Comment by ben_w
1 day ago
> Humans needs to eat and take care of family, for which they need a job so have lot less freedom to disobey explicit commands and expect to do those things.
While true, I think there's a different problem here.
Humans are observed to have a wide range of willingness to follow orders: everything from fawning, cult membership, and The Charge of the Light Brigade on the one side; to oppositional defiant disorder on the other.
AI safety and alignment work wants AI to be willing to stop and change its behaviour when ordered, because we expect it to be dangerously wrong a lot, because there's no good reason to believe we already already know how to make them correctly at this point. This has strong overlap with fawning behaviour, regardless of the internal mechanism of each.
So it ends up like Homer in the cult episode, with Lisa saying "Watch yourself, Dad. You're the highly suggestible type." and him replying "Yes. I am the highly suggestible type" — And while this is a fictional example and you can't draw conclusions about real humans from that, does the AI know that it shouldn't draw that conclusion? Does it know if it's "in the real world" or does it "think" it's writing a script in which case the meme is more important than what humans actually do?

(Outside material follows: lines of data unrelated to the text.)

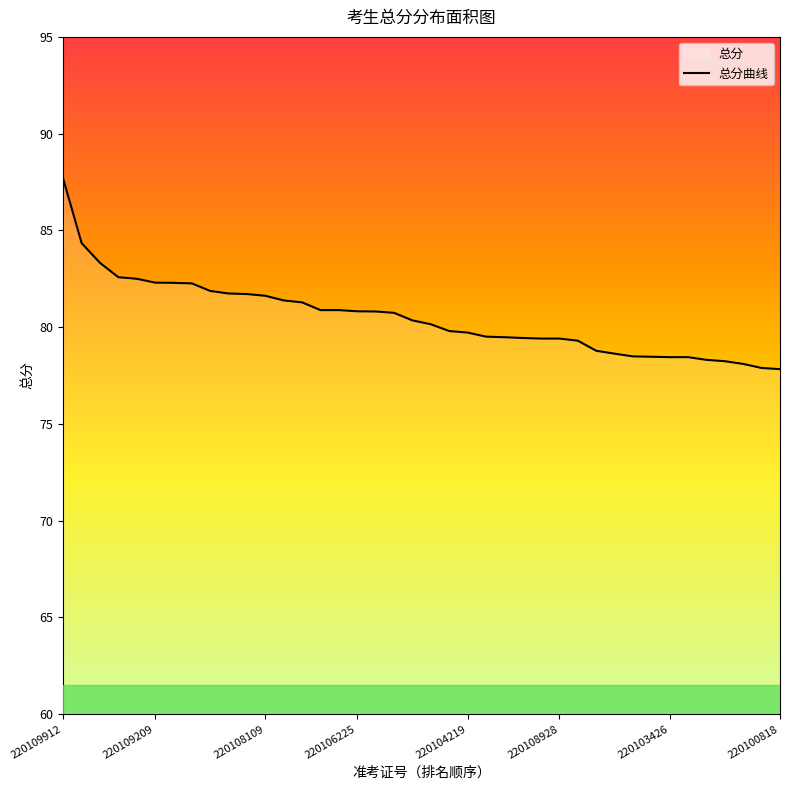

What is the smallest value displayed?

77.8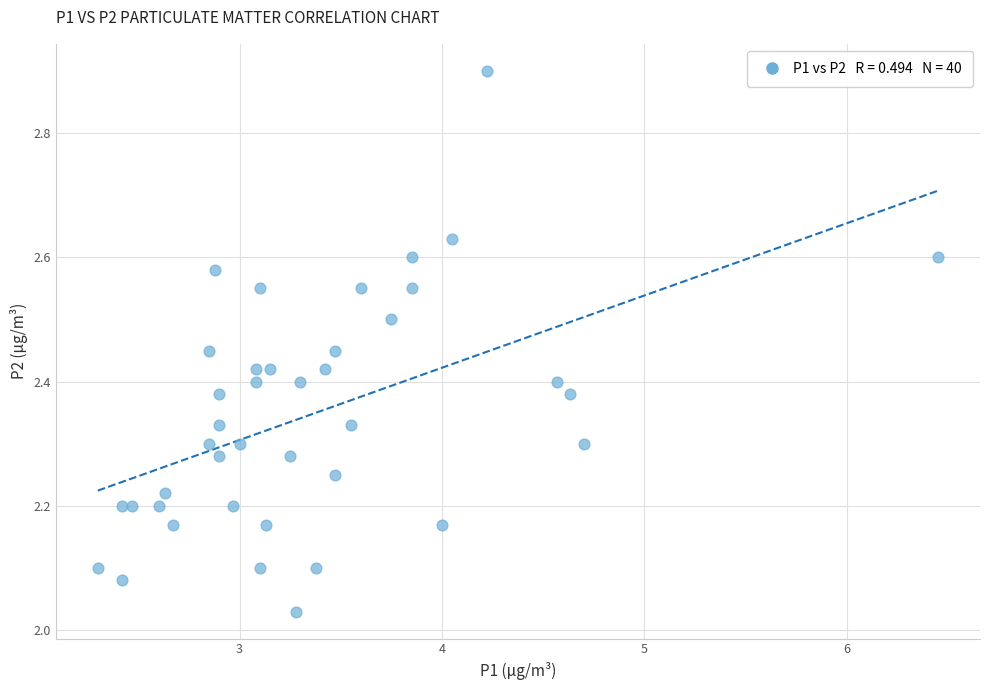

What is the range of Y values (max minus min)?

0.9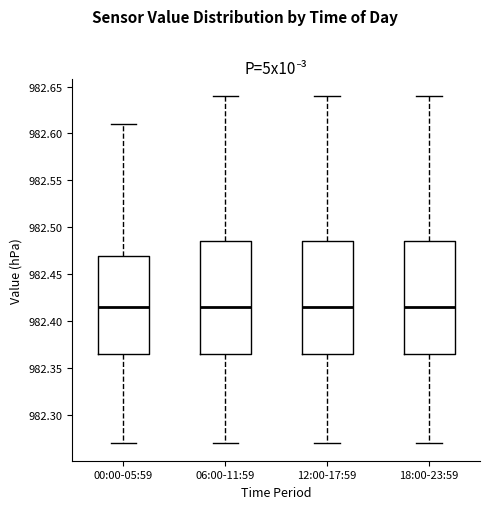

Reading left to right, read every box against the y-axis: the position of its median line, the range the box covers, and the ends of its whiskers. The values are not printed on the chart, so give them approximately, as read against the axis.

00:00-05:59: median 982.415, box 982.365 to 982.470, whiskers 982.270 to 982.610
06:00-11:59: median 982.415, box 982.365 to 982.485, whiskers 982.270 to 982.640
12:00-17:59: median 982.415, box 982.365 to 982.485, whiskers 982.270 to 982.640
18:00-23:59: median 982.415, box 982.365 to 982.485, whiskers 982.270 to 982.640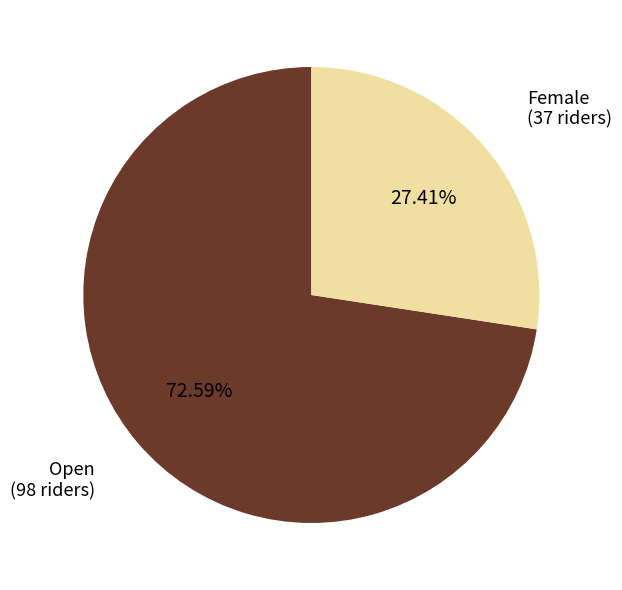

Approximately how many times larger is the value at Open compared to Female?

2.6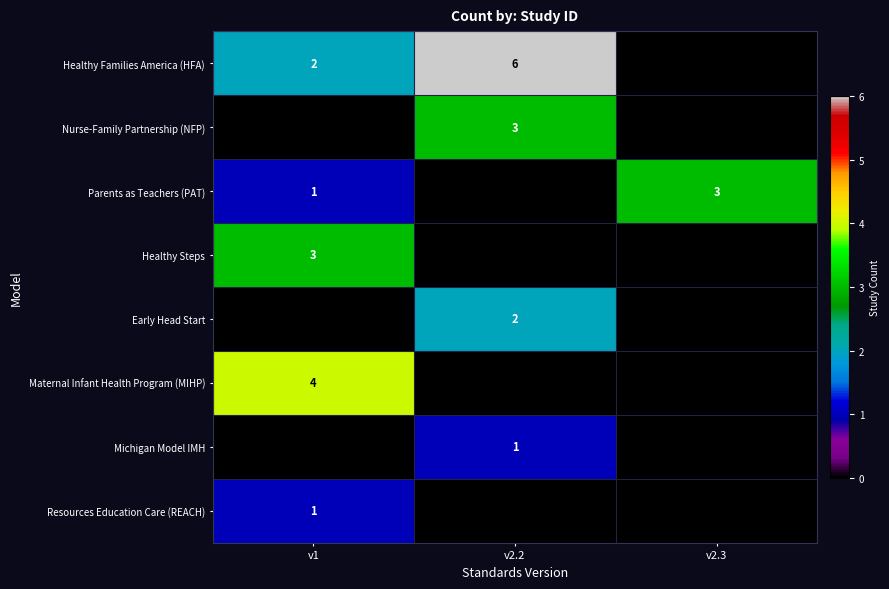

True or false: Healthy Families America (HFA) has a value of 1 at v1.

False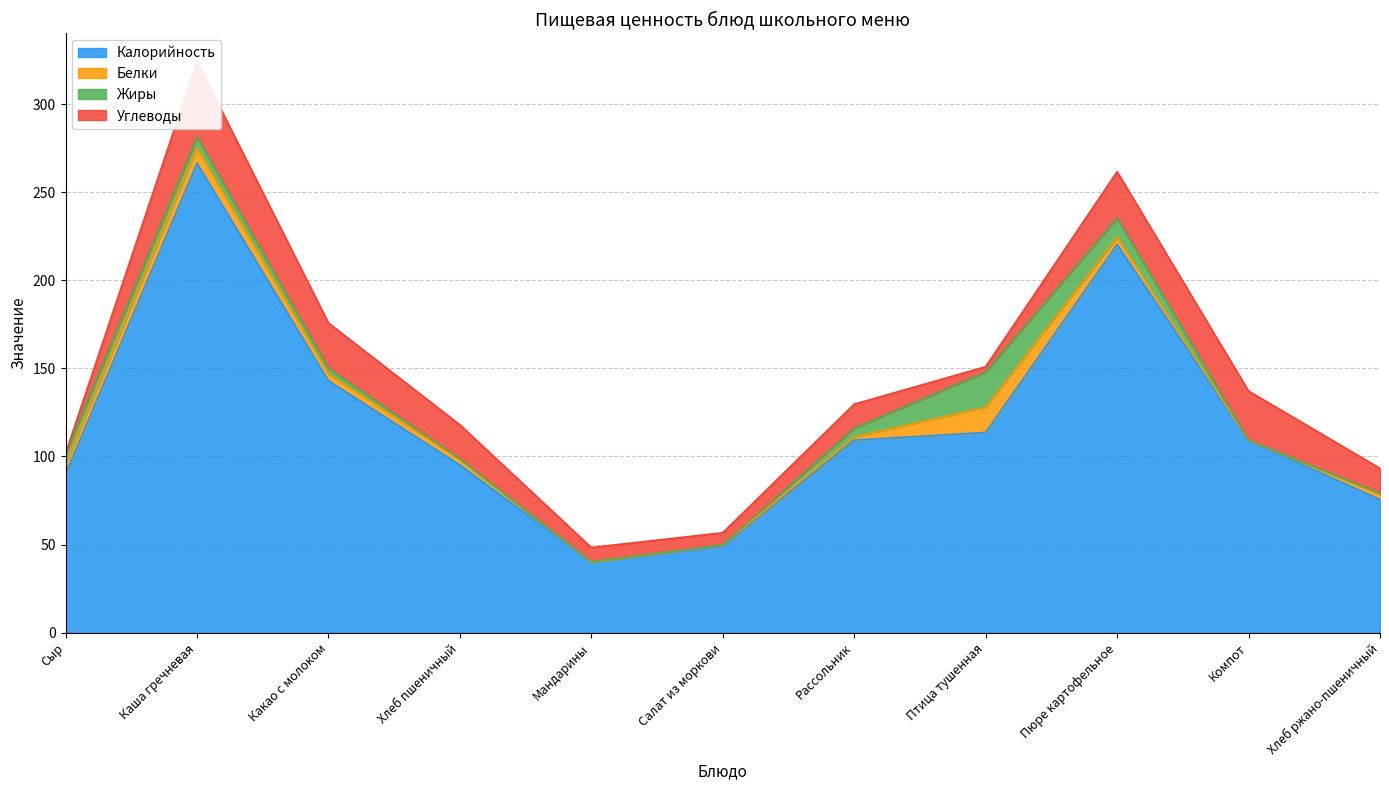

What is the sum of the Белки values at Каша гречневая and Компот?

8.8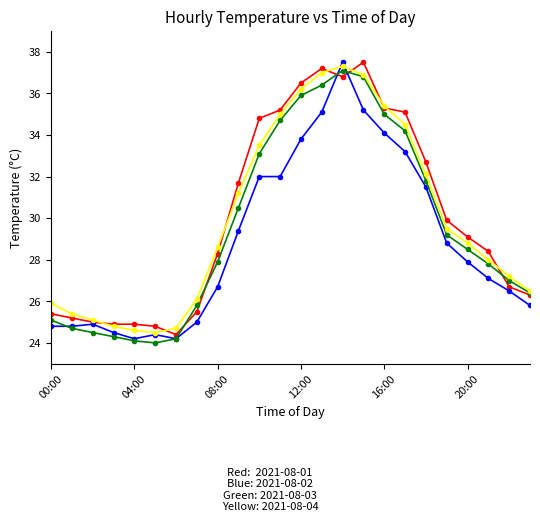

What is the smallest value displayed?

24.0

> [1] which humans are and however much the industry likes to think otherwise agents are not
I have spent the last ~ year trying to convince a customer support team in a different country that it's not OK to put my name on bills they post to a non-existent street. Actually it is quite a bit worse than that, but the full details will be boring.
That said, I'm not sure if I'm even corresponding with humans or an AI, so this is weak evidence.